FIG. 2 shows the characteristic curve 3i for the driven machine 39, curve 32 for the motor with winding 2 and curve 33 for the motor with winding 3. Full-load running speed occurs at point 34. When the Einphasenwickhin9 3 is switched on, the motor exerts a negative or a braking torque, e.g. 13. at point 35, off, and the motor slows down quickly as a result of the braking torque according to the hatched area .4. From the zero torque point 36 onwards, the motor again develops a positive torque, and the stable working situation 37 is reached. After this point, the winding 3 is switched off by the current source I_ 2, 1. 3 , and the motor coasts to a standstill. The single-phase winding 3 does not generate any torque when it is at a standstill (points 38). S 2 and S 3 indicate the synchronous speeds of the motor windings 2 and 3, respectively.

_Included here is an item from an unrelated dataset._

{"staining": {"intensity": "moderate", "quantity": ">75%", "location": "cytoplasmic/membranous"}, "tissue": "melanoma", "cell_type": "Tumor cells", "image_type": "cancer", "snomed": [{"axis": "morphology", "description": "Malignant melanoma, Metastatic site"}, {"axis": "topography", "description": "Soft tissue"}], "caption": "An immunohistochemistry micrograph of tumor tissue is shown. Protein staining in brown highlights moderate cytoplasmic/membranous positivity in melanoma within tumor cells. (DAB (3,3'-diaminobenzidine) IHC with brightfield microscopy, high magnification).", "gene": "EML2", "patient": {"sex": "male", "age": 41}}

A typical field of application for this system is the drive of a group stitch sewing machine, in which a predetermined number of stitches is produced and the machine is then stopped. It is evident that, in order to provide maximum useful working time, the times required to accelerate and decelerate the machine must be reduced to a minimum and, furthermore, that the maximum speed must be constant as much as possible while maintaining the capability the machine parts to absorb the holding shock with certainty. Regarding the efficiency of the system of the present invention in a particular group stitch sewing machine, it has been found that ideally, if no time at all for acceleration and deceleration were allowed, 45 stitches per cycle can be sewn while 42 stitches are actually sewn. This gives an efficiency of or 93.4 per cent.

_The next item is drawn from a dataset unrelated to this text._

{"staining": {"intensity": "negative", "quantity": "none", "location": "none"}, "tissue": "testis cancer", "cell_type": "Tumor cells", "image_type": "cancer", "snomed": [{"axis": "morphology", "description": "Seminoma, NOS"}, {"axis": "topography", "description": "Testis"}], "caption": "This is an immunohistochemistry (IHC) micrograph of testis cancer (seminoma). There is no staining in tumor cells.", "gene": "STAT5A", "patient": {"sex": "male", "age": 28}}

The system according to the invention differs from conventional pole-changing Motors with multi-phase windings with different numbers of poles. In these systems must both windings create a starting torque, and as a result the I? inlih @ aseir @ vi @ klung, as used here cannot be used. Another difference emerges from the fact that if a conventional pole-changing motor is switched on Winding is stopped, the mechanical shock exerted by the considerable Standstill torque is increased, which in the system of the present invention equals zero.

Claims (3)

PATL: N CLAIMS: r. Electric drive with an induction motor, which, in addition to a multi-phase winding, has a single-phase winding with a larger number of poles as idie of the polyphase winding, characterized in that manually selectable Means are used to power the polyphase winding with a source of electrical energy to connect while an automatic means takes effect to the polyphase winding disconnect from the power source and the single-phase winding with the power source to connect, and a motor-controlled means the single-phase winding after a turns off the predetermined number of revolutions of the engine. 2. Drive according to claim t, characterized in that the first means driven by the motor is the polyphase winding from, the power source switches off and the single-phase winding with the power source after a predetermined number of revolutions of the engine, and the second Means., Which is driven by the motor after working the first means, completely disconnects the motor windings from the power source, and the third Means, which is embodied by a mechanical stop, is used to the Stop the engine after the work of the first and second means. 3. Drive after claims t and 2, characterized in that a zti closing by hand Switch, the closing of which connects the polyphase winding to the power source produces electrical energy, is provided with a latch to its closed position to maintain, further @ that a cam, which is driven by the motor, actuated a switch for disconnecting the multi-phase winding from the energy source and the single phase winding with, this energy source connects, and that a migratory Member, which is driven by the motor, is used to release the pawl, to open the switch that can be closed manually.